Lana, lino, esparto, cáñamo, pieles y cuero de destinaban a la realización de prendas, adornos y variados tipos de recipientes. El atuendo masculino se componía de una túnica corta, sujeta con cinturón, y de un pantalón o bracae. Encima, como ropa de invierno para protegerse de los fríos de Gredos, se cubrían con el sagum o capa con capucha, pieza gruesa de lana oscura o negra, prendida por fábulas de bronce o hierro. El atuendo femenino, además del sagum, constaba de una túnica larga con mangas, cubriéndose la cabeza con un tocado o mantilla.


Cuando fallecían los vettones inicialmente inhumaban a sus muertos en túmulos, es decir los depositaban en tierra y los cubrían con montones de piedra; en una época posterior, los incineraron.
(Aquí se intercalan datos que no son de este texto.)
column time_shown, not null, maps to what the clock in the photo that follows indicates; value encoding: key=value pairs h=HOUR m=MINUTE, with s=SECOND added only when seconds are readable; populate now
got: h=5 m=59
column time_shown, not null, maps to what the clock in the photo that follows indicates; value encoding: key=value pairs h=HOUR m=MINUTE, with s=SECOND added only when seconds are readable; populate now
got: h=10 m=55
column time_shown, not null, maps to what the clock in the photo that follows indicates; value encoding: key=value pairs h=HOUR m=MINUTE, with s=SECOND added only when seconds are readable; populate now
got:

Nunca se dio entre ellos el enterramiento en fosa, y menos aún, en sepulcro excavado en la roca.

Los cementerios vettones constituyen una fuente esencial de información. La cremación de los cuerpos era el ritual característico y se llevaba acabo quemando en una pira el cadáver vestido con sus mejores galas, armas y adornos. Las cenizas y demás restos eran recogidos y depositados en una vasija de barro y llevados al cementerio.

Característico de los cementerios vettones es su localización frente a las puertas de los poblados, no más de 300 metros de distancia y su proximidad a las corrientes de agua. La erección de pequeños túmulos encima de los restos incinerados, como una especie de hito bien visible, sugiere, tal vez, que el muerto debía ser recordado por las generaciones venideras.
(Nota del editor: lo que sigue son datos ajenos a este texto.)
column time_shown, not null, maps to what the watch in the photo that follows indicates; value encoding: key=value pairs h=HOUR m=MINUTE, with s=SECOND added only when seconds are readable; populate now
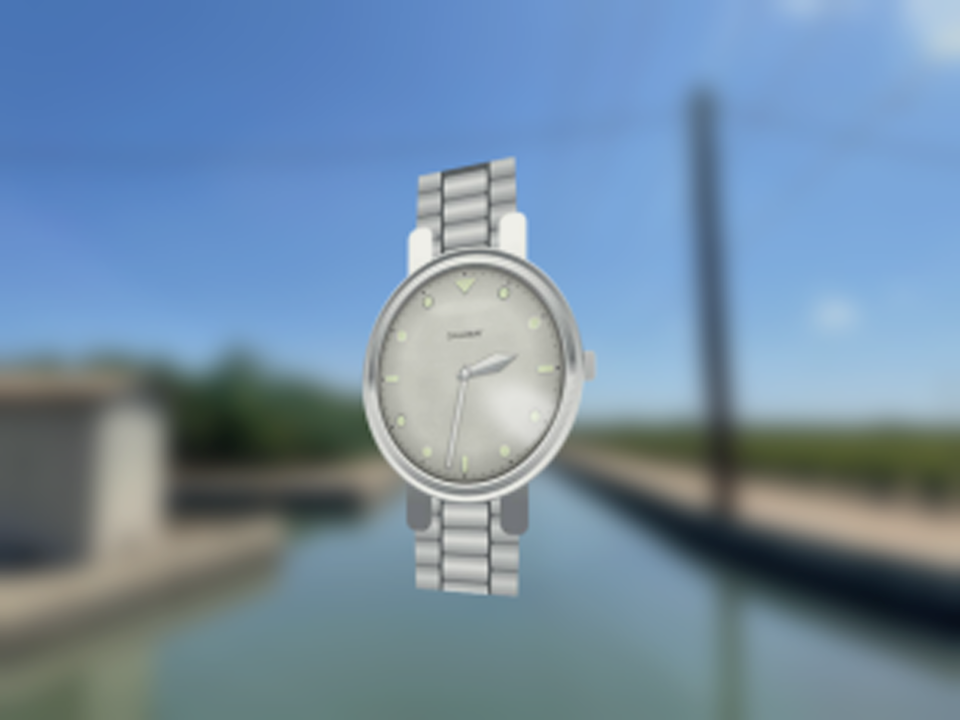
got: h=2 m=32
Aunque el rito de la incineración fue el más extendido entre los pueblos prerromanos en la Meseta, existen evidencias que determinan que no fue el único utilizado. Me refiero sobre todo a la exposición de los cadáveres para que fuesen devorados por los buitres, pues existía la creencia de que si se moría en combate noble y valiente, al ser devorados por los buitres serian retornados al cielo, junto a los dioses de lo alto. Mientras que siguiendo la misma lógica, a los enemigos vencidos se les corta la cabeza, residencia del alma, para que no puedan ascender a los cielos.

La costumbre de comer en círculo en torno a un recipiente y por riguroso orden, dando el primer asiento a la edad y al honor, ha sido característico de los pueblos del interior peninsular. Parece obvio que estas comunidades tenían una fuerte jerarquización interna y que los líderes verían reforzado su poder en función del apoyo social a sus propuestas.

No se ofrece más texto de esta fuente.